## Begin Data for this task
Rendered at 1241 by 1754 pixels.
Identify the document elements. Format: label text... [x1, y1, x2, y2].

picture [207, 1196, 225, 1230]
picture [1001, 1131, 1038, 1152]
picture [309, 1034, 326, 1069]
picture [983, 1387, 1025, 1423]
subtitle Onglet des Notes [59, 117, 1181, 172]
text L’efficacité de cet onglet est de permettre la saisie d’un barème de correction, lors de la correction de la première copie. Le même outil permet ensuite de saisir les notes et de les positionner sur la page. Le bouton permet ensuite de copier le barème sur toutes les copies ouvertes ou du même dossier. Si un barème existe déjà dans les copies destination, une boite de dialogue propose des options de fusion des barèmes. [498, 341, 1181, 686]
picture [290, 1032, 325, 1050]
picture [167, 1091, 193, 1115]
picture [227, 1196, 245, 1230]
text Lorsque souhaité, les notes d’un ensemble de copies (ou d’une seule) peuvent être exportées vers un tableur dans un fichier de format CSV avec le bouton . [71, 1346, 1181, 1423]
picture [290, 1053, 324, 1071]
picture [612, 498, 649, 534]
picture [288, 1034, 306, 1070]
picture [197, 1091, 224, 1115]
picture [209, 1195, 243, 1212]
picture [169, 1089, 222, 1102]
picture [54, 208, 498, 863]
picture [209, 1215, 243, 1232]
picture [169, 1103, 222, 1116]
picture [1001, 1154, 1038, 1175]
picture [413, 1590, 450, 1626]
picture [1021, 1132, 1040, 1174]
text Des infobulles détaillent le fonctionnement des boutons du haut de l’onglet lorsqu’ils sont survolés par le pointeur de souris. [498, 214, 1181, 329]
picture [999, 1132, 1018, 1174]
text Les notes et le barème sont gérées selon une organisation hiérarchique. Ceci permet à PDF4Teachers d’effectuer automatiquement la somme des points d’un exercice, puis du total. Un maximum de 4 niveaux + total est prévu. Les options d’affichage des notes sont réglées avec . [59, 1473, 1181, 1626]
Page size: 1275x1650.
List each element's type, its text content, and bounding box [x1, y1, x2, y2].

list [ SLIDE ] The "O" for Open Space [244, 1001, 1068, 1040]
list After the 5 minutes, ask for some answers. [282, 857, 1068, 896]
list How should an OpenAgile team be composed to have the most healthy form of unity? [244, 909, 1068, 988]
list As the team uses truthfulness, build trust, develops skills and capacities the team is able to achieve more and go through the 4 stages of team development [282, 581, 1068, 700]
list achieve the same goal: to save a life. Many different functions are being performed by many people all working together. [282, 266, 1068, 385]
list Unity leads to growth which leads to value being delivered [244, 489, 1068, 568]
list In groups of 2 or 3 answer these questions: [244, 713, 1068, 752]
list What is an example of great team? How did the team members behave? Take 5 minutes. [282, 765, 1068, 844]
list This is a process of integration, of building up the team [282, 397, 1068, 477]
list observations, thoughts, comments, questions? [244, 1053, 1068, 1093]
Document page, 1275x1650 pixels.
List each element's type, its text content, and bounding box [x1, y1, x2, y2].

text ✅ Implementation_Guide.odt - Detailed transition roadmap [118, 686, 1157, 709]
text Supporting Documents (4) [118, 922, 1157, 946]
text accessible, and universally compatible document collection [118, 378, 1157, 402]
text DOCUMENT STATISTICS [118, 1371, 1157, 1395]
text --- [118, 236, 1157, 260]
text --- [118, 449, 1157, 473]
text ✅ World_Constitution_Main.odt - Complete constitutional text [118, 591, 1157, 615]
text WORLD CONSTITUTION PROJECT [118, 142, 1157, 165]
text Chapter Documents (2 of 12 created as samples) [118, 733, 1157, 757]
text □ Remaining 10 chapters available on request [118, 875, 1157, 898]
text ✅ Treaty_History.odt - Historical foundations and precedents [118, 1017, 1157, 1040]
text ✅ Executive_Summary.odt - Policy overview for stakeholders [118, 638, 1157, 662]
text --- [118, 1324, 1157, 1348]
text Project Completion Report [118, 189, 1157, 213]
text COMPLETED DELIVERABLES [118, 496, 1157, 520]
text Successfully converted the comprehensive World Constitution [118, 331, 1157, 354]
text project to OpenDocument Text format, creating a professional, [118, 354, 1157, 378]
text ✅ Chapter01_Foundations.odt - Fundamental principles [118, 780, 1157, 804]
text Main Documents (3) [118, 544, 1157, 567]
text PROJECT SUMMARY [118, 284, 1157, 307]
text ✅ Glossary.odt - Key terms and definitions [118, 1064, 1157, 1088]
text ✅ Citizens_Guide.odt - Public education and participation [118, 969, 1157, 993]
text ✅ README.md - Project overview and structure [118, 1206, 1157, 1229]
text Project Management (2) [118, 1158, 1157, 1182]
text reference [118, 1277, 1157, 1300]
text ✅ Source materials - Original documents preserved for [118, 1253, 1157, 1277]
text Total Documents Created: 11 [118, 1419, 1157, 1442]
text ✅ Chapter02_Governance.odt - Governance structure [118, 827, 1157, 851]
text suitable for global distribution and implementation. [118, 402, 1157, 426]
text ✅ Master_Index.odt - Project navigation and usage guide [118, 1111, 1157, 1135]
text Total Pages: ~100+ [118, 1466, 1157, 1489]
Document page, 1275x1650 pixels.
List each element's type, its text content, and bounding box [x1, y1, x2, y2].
## End Data for this task
■ **Task details**
Could you reproduce the material above, renaming every "bounding box" to "enclosing rectangle" and leaving everything else unchanged?

■ **The response**
Rendered at 1241 by 1754 pixels.
Identify the document elements. Format: label text... [x1, y1, x2, y2].

picture [207, 1196, 225, 1230]
picture [1001, 1131, 1038, 1152]
picture [309, 1034, 326, 1069]
picture [983, 1387, 1025, 1423]
subtitle Onglet des Notes [59, 117, 1181, 172]
text L’efficacité de cet onglet est de permettre la saisie d’un barème de correction, lors de la correction de la première copie. Le même outil permet ensuite de saisir les notes et de les positionner sur la page. Le bouton permet ensuite de copier le barème sur toutes les copies ouvertes ou du même dossier. Si un barème existe déjà dans les copies destination, une boite de dialogue propose des options de fusion des barèmes. [498, 341, 1181, 686]
picture [290, 1032, 325, 1050]
picture [167, 1091, 193, 1115]
picture [227, 1196, 245, 1230]
text Lorsque souhaité, les notes d’un ensemble de copies (ou d’une seule) peuvent être exportées vers un tableur dans un fichier de format CSV avec le bouton . [71, 1346, 1181, 1423]
picture [290, 1053, 324, 1071]
picture [612, 498, 649, 534]
picture [288, 1034, 306, 1070]
picture [197, 1091, 224, 1115]
picture [209, 1195, 243, 1212]
picture [169, 1089, 222, 1102]
picture [54, 208, 498, 863]
picture [209, 1215, 243, 1232]
picture [169, 1103, 222, 1116]
picture [1001, 1154, 1038, 1175]
picture [413, 1590, 450, 1626]
picture [1021, 1132, 1040, 1174]
text Des infobulles détaillent le fonctionnement des boutons du haut de l’onglet lorsqu’ils sont survolés par le pointeur de souris. [498, 214, 1181, 329]
picture [999, 1132, 1018, 1174]
text Les notes et le barème sont gérées selon une organisation hiérarchique. Ceci permet à PDF4Teachers d’effectuer automatiquement la somme des points d’un exercice, puis du total. Un maximum de 4 niveaux + total est prévu. Les options d’affichage des notes sont réglées avec . [59, 1473, 1181, 1626]
Page size: 1275x1650.
List each element's type, its text content, and enclosing rectangle [x1, y1, x2, y2].

list [ SLIDE ] The "O" for Open Space [244, 1001, 1068, 1040]
list After the 5 minutes, ask for some answers. [282, 857, 1068, 896]
list How should an OpenAgile team be composed to have the most healthy form of unity? [244, 909, 1068, 988]
list As the team uses truthfulness, build trust, develops skills and capacities the team is able to achieve more and go through the 4 stages of team development [282, 581, 1068, 700]
list achieve the same goal: to save a life. Many different functions are being performed by many people all working together. [282, 266, 1068, 385]
list Unity leads to growth which leads to value being delivered [244, 489, 1068, 568]
list In groups of 2 or 3 answer these questions: [244, 713, 1068, 752]
list What is an example of great team? How did the team members behave? Take 5 minutes. [282, 765, 1068, 844]
list This is a process of integration, of building up the team [282, 397, 1068, 477]
list observations, thoughts, comments, questions? [244, 1053, 1068, 1093]
Document page, 1275x1650 pixels.
List each element's type, its text content, and enclosing rectangle [x1, y1, x2, y2].

text ✅ Implementation_Guide.odt - Detailed transition roadmap [118, 686, 1157, 709]
text Supporting Documents (4) [118, 922, 1157, 946]
text accessible, and universally compatible document collection [118, 378, 1157, 402]
text DOCUMENT STATISTICS [118, 1371, 1157, 1395]
text --- [118, 236, 1157, 260]
text --- [118, 449, 1157, 473]
text ✅ World_Constitution_Main.odt - Complete constitutional text [118, 591, 1157, 615]
text WORLD CONSTITUTION PROJECT [118, 142, 1157, 165]
text Chapter Documents (2 of 12 created as samples) [118, 733, 1157, 757]
text □ Remaining 10 chapters available on request [118, 875, 1157, 898]
text ✅ Treaty_History.odt - Historical foundations and precedents [118, 1017, 1157, 1040]
text ✅ Executive_Summary.odt - Policy overview for stakeholders [118, 638, 1157, 662]
text --- [118, 1324, 1157, 1348]
text Project Completion Report [118, 189, 1157, 213]
text COMPLETED DELIVERABLES [118, 496, 1157, 520]
text Successfully converted the comprehensive World Constitution [118, 331, 1157, 354]
text project to OpenDocument Text format, creating a professional, [118, 354, 1157, 378]
text ✅ Chapter01_Foundations.odt - Fundamental principles [118, 780, 1157, 804]
text Main Documents (3) [118, 544, 1157, 567]
text PROJECT SUMMARY [118, 284, 1157, 307]
text ✅ Glossary.odt - Key terms and definitions [118, 1064, 1157, 1088]
text ✅ Citizens_Guide.odt - Public education and participation [118, 969, 1157, 993]
text ✅ README.md - Project overview and structure [118, 1206, 1157, 1229]
text Project Management (2) [118, 1158, 1157, 1182]
text reference [118, 1277, 1157, 1300]
text ✅ Source materials - Original documents preserved for [118, 1253, 1157, 1277]
text Total Documents Created: 11 [118, 1419, 1157, 1442]
text ✅ Chapter02_Governance.odt - Governance structure [118, 827, 1157, 851]
text suitable for global distribution and implementation. [118, 402, 1157, 426]
text ✅ Master_Index.odt - Project navigation and usage guide [118, 1111, 1157, 1135]
text Total Pages: ~100+ [118, 1466, 1157, 1489]
Document page, 1275x1650 pixels.
List each element's type, its text content, and enclosing rectangle [x1, y1, x2, y2].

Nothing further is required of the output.